§ **Try it**
Nothing other than the lines from the one containing "Gennaio 15, 2025" through the close of the entries below should be printed, each exactly.

BEGIN Extracted information

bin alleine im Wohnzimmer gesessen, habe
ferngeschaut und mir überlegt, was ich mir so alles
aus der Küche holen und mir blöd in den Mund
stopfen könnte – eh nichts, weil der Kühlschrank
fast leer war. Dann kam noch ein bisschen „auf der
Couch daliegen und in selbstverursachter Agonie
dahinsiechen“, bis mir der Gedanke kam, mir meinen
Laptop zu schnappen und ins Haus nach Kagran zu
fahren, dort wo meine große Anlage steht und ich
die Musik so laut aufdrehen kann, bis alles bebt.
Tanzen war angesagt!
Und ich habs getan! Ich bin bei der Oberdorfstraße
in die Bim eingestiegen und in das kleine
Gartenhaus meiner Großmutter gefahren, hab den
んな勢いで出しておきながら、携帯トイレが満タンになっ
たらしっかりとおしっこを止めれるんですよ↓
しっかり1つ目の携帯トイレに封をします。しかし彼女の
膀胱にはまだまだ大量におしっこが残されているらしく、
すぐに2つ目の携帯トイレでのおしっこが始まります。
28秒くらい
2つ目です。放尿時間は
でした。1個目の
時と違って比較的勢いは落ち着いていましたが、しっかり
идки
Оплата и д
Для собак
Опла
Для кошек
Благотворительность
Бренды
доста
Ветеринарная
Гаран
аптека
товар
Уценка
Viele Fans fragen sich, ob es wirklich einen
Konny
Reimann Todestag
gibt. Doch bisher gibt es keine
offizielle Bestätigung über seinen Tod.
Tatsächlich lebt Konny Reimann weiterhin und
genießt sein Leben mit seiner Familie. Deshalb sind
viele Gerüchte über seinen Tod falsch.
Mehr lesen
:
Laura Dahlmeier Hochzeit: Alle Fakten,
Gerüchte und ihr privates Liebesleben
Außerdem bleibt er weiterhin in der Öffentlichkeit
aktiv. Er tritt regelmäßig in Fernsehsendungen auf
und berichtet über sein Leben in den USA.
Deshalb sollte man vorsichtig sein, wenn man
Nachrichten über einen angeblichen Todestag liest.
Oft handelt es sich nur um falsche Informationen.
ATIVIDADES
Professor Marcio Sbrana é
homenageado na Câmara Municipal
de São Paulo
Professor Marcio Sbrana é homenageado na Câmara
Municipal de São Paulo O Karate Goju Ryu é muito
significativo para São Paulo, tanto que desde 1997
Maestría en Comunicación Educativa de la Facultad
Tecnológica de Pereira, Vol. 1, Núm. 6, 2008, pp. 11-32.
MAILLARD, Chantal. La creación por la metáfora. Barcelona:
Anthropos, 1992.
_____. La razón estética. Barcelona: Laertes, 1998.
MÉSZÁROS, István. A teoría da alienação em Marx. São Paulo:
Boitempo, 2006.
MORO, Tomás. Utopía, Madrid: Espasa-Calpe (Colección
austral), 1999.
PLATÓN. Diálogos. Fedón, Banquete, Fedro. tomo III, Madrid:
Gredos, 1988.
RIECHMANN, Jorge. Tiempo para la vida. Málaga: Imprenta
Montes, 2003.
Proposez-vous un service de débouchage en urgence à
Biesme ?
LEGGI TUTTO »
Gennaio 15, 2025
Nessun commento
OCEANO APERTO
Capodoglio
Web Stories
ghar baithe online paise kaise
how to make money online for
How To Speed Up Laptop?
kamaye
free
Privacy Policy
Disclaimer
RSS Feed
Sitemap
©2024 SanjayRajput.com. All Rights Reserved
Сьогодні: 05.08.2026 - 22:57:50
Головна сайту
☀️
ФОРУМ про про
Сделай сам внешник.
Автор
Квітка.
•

END Extracted information

§ **Output below**
Gennaio 15, 2025
Nessun commento
OCEANO APERTO
Capodoglio
Web Stories
ghar baithe online paise kaise
how to make money online for
How To Speed Up Laptop?
kamaye
free
Privacy Policy
Disclaimer
RSS Feed
Sitemap
©2024 SanjayRajput.com. All Rights Reserved
Сьогодні: 05.08.2026 - 22:57:50
Головна сайту
☀️
ФОРУМ про про
Сделай сам внешник.
Автор
Квітка.
•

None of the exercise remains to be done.